Data provided ->
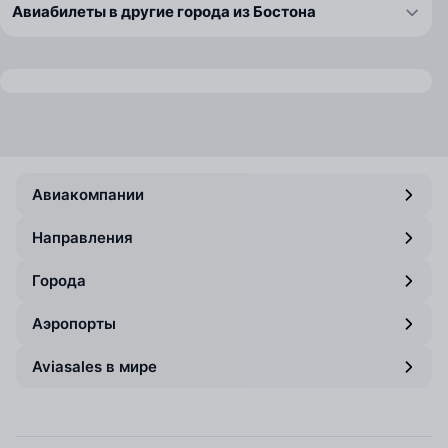
Авиабилеты в другие города из Бостона
Авиакомпании
Направления
Города
Аэропорты
Aviasales в мире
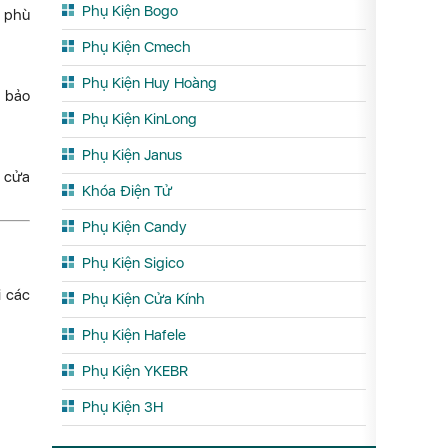
Phụ Kiện Bogo
t phù
Phụ Kiện Cmech
Phụ Kiện Huy Hoàng
m bảo
Phụ Kiện KinLong
Phụ Kiện Janus
à cửa
Khóa Điện Tử
Phụ Kiện Candy
Phụ Kiện Sigico
i các
Phụ Kiện Cửa Kính
Phụ Kiện Hafele
Phụ Kiện YKEBR
Phụ Kiện 3H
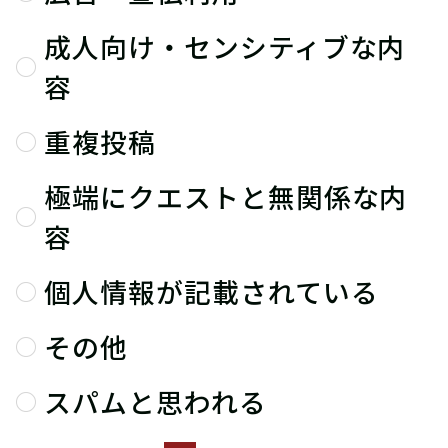
成人向け・センシティブな内
容
重複投稿
極端にクエストと無関係な内
容
個人情報が記載されている
その他
スパムと思われる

What is being asked -> Give the data again exactly. Keep the images out.

Reply to the exercise ->
Авиабилеты в другие города из Бостона
Авиакомпании
Направления
Города
Аэропорты
Aviasales в мире
Phụ Kiện Bogo
t phù
Phụ Kiện Cmech
Phụ Kiện Huy Hoàng
m bảo
Phụ Kiện KinLong
Phụ Kiện Janus
à cửa
Khóa Điện Tử
Phụ Kiện Candy
Phụ Kiện Sigico
i các
Phụ Kiện Cửa Kính
Phụ Kiện Hafele
Phụ Kiện YKEBR
Phụ Kiện 3H
成人向け・センシティブな内
容
重複投稿
極端にクエストと無関係な内
容
個人情報が記載されている
その他
スパムと思われる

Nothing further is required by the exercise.